Les biens communs que sont l’air, l’eau, la nourriture et la biodiversité sont en jeu. Agir pour le bien de l’humanité semble être le mot d’ordre. Qui n’y souscrirait?
Dans ce contexte il ne faut pas perdre de vue que le changement climatique induit d’ores et déjà des luttes, des guerres et produit de nouvelles migrations, des réfugiés climatiques.
Ne pas agir contre le changement climatique revient à entrainer la construction de nouvelles forteresses. L’Union européenne est perçue par les ressortissant de pays tiers comme une forteresse, y aura-t-il d’autres forteresses augmentant le clivage entre riches et pauvres? La clôture de la conférence coïncidera le 18 décembre avec la journée internationale des migrants et de leurs familles.

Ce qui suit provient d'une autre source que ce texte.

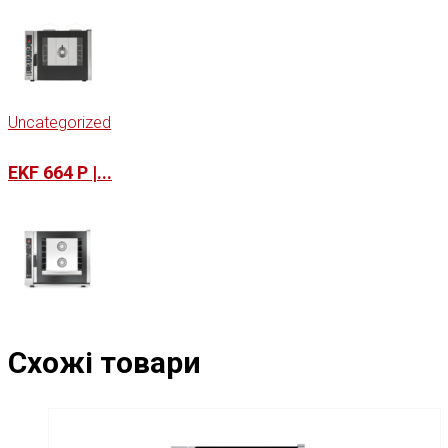
Uncategorized
EKF 664 P |...
Схожі товари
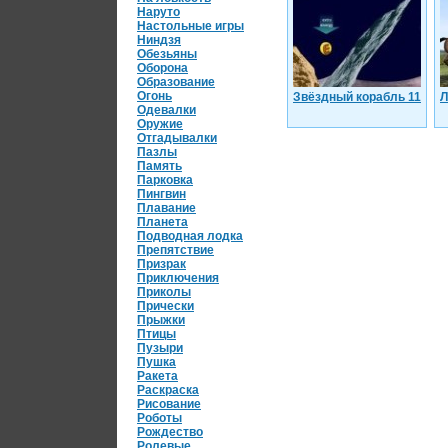
Наруто
Настольные игры
Ниндзя
Обезьяны
Оборона
Образование
Огонь
Звёздный корабль 11
Л
Одевалки
Оружие
Отгадывалки
Пазлы
Память
Парковка
Пингвин
Плавание
Планета
Подводная лодка
Препятствие
Призрак
Приключения
Приколы
Прически
Прыжки
Птицы
Пузыри
Пушка
Ракета
Раскраска
Рисование
Роботы
Рождество
Ролевые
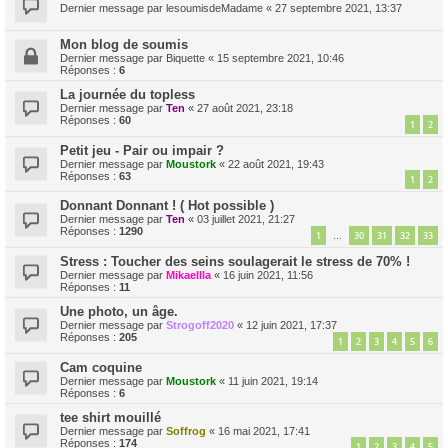
Dernier message par
lesoumisdeMadame
«
27 septembre 2021, 13:37
Mon blog de soumis
Dernier message par
Biquette
«
15 septembre 2021, 10:46
Réponses :
6
La journée du topless
Dernier message par
Ten
«
27 août 2021, 23:18
Réponses :
60
1
2
Petit jeu - Pair ou impair ?
Dernier message par
Moustork
«
22 août 2021, 19:43
Réponses :
63
1
2
Donnant Donnant ! ( Hot possible )
Dernier message par
Ten
«
03 juillet 2021, 21:27
Réponses :
1290
1
30
31
32
33
…
Stress : Toucher des seins soulagerait le stress de 70% !
Dernier message par
Mikaellla
«
16 juin 2021, 11:56
Réponses :
11
Une photo, un âge.
Dernier message par
Strogoff2020
«
12 juin 2021, 17:37
Réponses :
205
1
2
3
4
5
6
Cam coquine
Dernier message par
Moustork
«
11 juin 2021, 19:14
Réponses :
6
tee shirt mouillé
Dernier message par
Soffrog
«
16 mai 2021, 17:41
Réponses :
174
1
2
3
4
5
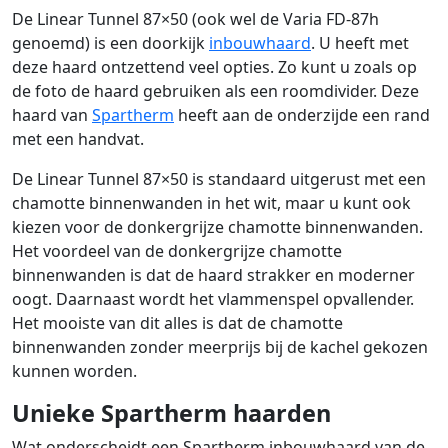
De Linear Tunnel 87×50 (ook wel de Varia FD-87h
genoemd) is een doorkijk
inbouwhaard
. U heeft met
deze haard ontzettend veel opties. Zo kunt u zoals op
de foto de haard gebruiken als een roomdivider. Deze
haard van
Spartherm
heeft aan de onderzijde een rand
met een handvat.
De Linear Tunnel 87×50 is standaard uitgerust met een
chamotte binnenwanden in het wit, maar u kunt ook
kiezen voor de donkergrijze chamotte binnenwanden.
Het voordeel van de donkergrijze chamotte
binnenwanden is dat de haard strakker en moderner
oogt. Daarnaast wordt het vlammenspel opvallender.
Het mooiste van dit alles is dat de chamotte
binnenwanden zonder meerprijs bij de kachel gekozen
kunnen worden.
Unieke Spartherm haarden
Wat onderscheidt een Spartherm inbouwhaard van de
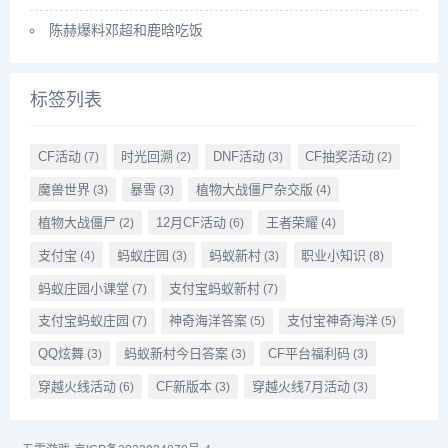
陈赫爆料邓超和鹿晗吃饭
标签列表
CF活动
时光回溯
DNF活动
CF抽奖活动
(7)
(2)
(3)
(2)
魔兽世界
暴雪
植物大战僵尸杂交版
(3)
(3)
(4)
植物大战僵尸
12月CF活动
王者荣耀
(2)
(6)
(4)
支付宝
蚂蚁庄园
蚂蚁新村
职业小知识
(4)
(3)
(3)
(8)
蚂蚁庄园小课堂
支付宝蚂蚁新村
(7)
(7)
支付宝蚂蚁庄园
神奇海洋答案
支付宝神奇海洋
(7)
(5)
(5)
QQ炫舞
蚂蚁新村今日答案
CF平台福利码
(3)
(3)
(3)
穿越火线活动
CF新版本
穿越火线7月活动
(6)
(3)
(3)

L’ASTI tient à souligner ce volet dans le débat actuel sur le climat: les réfugiés climatiques souffrent d’ores et déjà – et demain en plus grand nombre encore- des effets d’une politique privilégiant le profit au détriment des hommes. Ce sont les pays développés qui sont essentiellement à l’origine des dégâts écologiques, auront – ils comme réponse de nouvelles frontières ou de nouvelles solidarités?